The Paycheck Protection Program Is Funded Again But Don’t Get Your Hopes Up

The Paycheck Protection Program returns this week, but it remains to be seen whether the program will be considered a net plus to small business or a big minus, like the original rollout. 

There are a few positive signs this time around. Large companies have been forbidden or discouraged from taking money from the program. Large concerns like Ruth’s Chris Steakhouse, Shake Shack, and Harvard University, who received millions in the first go-round, either returned the funds or publicly earmarked them for worthy causes.

The Small Business Administration, which oversees the program, has pointed to a variety of metrics as proof of success in the first iteration of the program, which ran out of funds on April 16. U.S. Small Business Administrator Jovita Carranza and U.S. Treasury Secretary Steven T. Mnuchin put out a statement to coincide with the resumption of funding: “The PPP has supported more than 1.66 million small businesses and protected over 30 million jobs for hardworking Americans. With the additional funds appropriated by Congress, tens of millions of additional workers will benefit from this critical relief.

“We encourage all approved lenders to process loan applications previously submitted by eligible borrowers and disburse funds expeditiously. All eligible borrowers who need these funds should work with an approved lender to apply. Borrowers should carefully review PPP regulations and guidance and the certifications required to obtain a loan.”

But critics point to the limitations of the program as evidence that it has been a failure. With only 1.6 million of the more than 30 million small businesses in America served, about 5% of the total, the selection process has smacked of capriciousness at best, cronyism at worst. Small-business advocates like CEO Dan Price of Gravity Payments, a Seattle-based payment processing firm that serves mostly small business, have been withering in their criticism:

The next round of funding in the most recent congressional bill contains $321 billion, slightly less than the $349 billion total in round one. Even if the program serves as many businesses as the original, despite the lesser funding, nearly 90% of small businesses would remain unfunded by the PPP. While some of those businesses may still be functioning profitably during the coronavirus pandemic, many, undoubtedly will not.

The reality may be that the PPP was never conceived as a program to bail out all needy small businesses—just enough to take some of the pressure off the state and federal unemployment system. After all, every worker who can receive funds from their previous job is a worker who doesn’t enter the system, at least for a while. 

Questions about the program remain. How does the business track the portion of funds that may be forgivable? The program states that funds that are used for employee salaries, rent, benefits, and utilities will be forgivable, but who tracks the usage of the funds? How do businesses in states with mandatory stay-at-home orders use the funds when their business, such a gym or a restaurant, can’t function fully staffed with the current limitations? What happens when the 8 weeks of funding runs out?

The question of what if an employee makes more money on the expanded unemployment benefits which include a $600 per week augmentation from the CARES act was answered definitively by Washington Employment Security Department attorney Scott Michael in a recent press conference: “The employee must return to work at their old salary, even if it is less than unemployment, if they filed for unemployment on ‘standby’ and their old job is offered to them.” This is exactly the scenario that some lawmakers were concerned about when the CARES Act was proposed.

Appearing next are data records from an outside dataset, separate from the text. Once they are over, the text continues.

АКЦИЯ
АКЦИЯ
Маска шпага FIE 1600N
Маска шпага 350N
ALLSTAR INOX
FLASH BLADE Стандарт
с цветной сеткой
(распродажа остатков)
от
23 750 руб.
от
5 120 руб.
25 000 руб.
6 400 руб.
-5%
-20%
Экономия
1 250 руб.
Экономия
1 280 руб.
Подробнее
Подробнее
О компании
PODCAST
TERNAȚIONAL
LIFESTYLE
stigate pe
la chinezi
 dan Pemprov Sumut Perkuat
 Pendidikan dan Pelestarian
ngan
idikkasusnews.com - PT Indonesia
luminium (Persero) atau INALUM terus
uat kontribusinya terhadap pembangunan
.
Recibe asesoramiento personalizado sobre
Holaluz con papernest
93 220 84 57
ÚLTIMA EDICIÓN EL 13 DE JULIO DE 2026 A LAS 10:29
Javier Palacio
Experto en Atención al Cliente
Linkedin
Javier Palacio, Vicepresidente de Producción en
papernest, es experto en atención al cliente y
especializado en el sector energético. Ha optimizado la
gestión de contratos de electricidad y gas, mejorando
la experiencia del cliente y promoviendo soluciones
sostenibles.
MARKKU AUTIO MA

During this unprecedented time of upheaval, workers and businesses would do well to view the forest instead of the trees. We appear to be in the helicopter money stage of financial aid during an economic freefall. Who gets the money and how they get it is unwieldy and inconsistent on a micro level, but crucial on a macro level. If PPP doesn’t work for you and your business, apply for the expanded unemployment. New rules allow the self-employed and gig workers to apply. Make sure you apply for the forgivable EIDL disaster grant. Consider a low-interest EIDL loan.

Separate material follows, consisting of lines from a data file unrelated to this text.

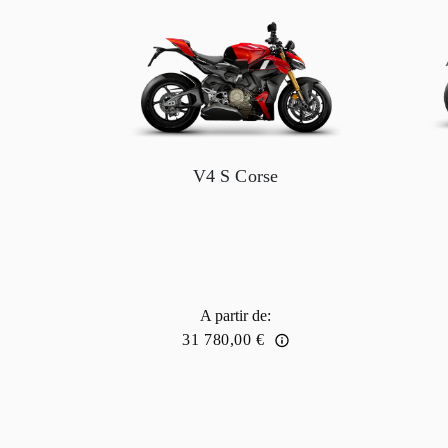
V4 S Corse
A partir de
:
31 780,00 €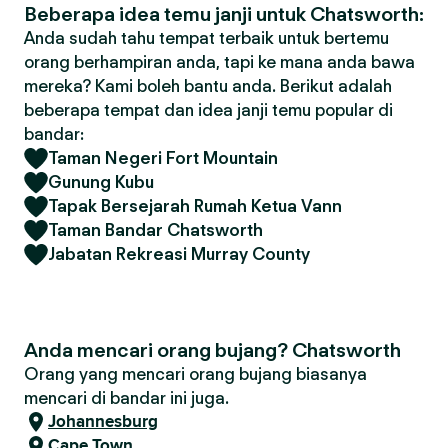
Beberapa idea temu janji untuk Chatsworth:
Anda sudah tahu tempat terbaik untuk bertemu
orang berhampiran anda, tapi ke mana anda bawa
mereka? Kami boleh bantu anda. Berikut adalah
beberapa tempat dan idea janji temu popular di
bandar:
Taman Negeri Fort Mountain
Gunung Kubu
Tapak Bersejarah Rumah Ketua Vann
Taman Bandar Chatsworth
Jabatan Rekreasi Murray County
Anda mencari orang bujang? Chatsworth
Orang yang mencari orang bujang biasanya
mencari di bandar ini juga.
Johannesburg
Cape Town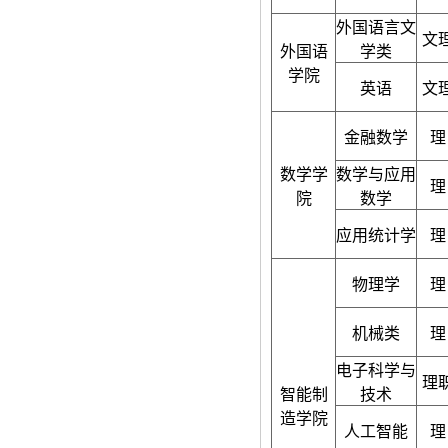
外国语言文
文
外国语
学类
学院
英语
文
金融数学
理
数学学
数学与应用
理
院
数学
应用统计学
理
物理学
理
机械类
理
电子科学与
理
智能制
技术
造学院
人工智能
理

This is the time to throw every government and private relief program against the wall and grab whatever sticks. Right now, for small business, the focus should be on the Paycheck Protection Program. But when it runs out of money in a hurry again, move on to the next opportunity. Small business has been inundated by an economic flood. The important thing now is to stay afloat and keep your head above water, by any means necessary.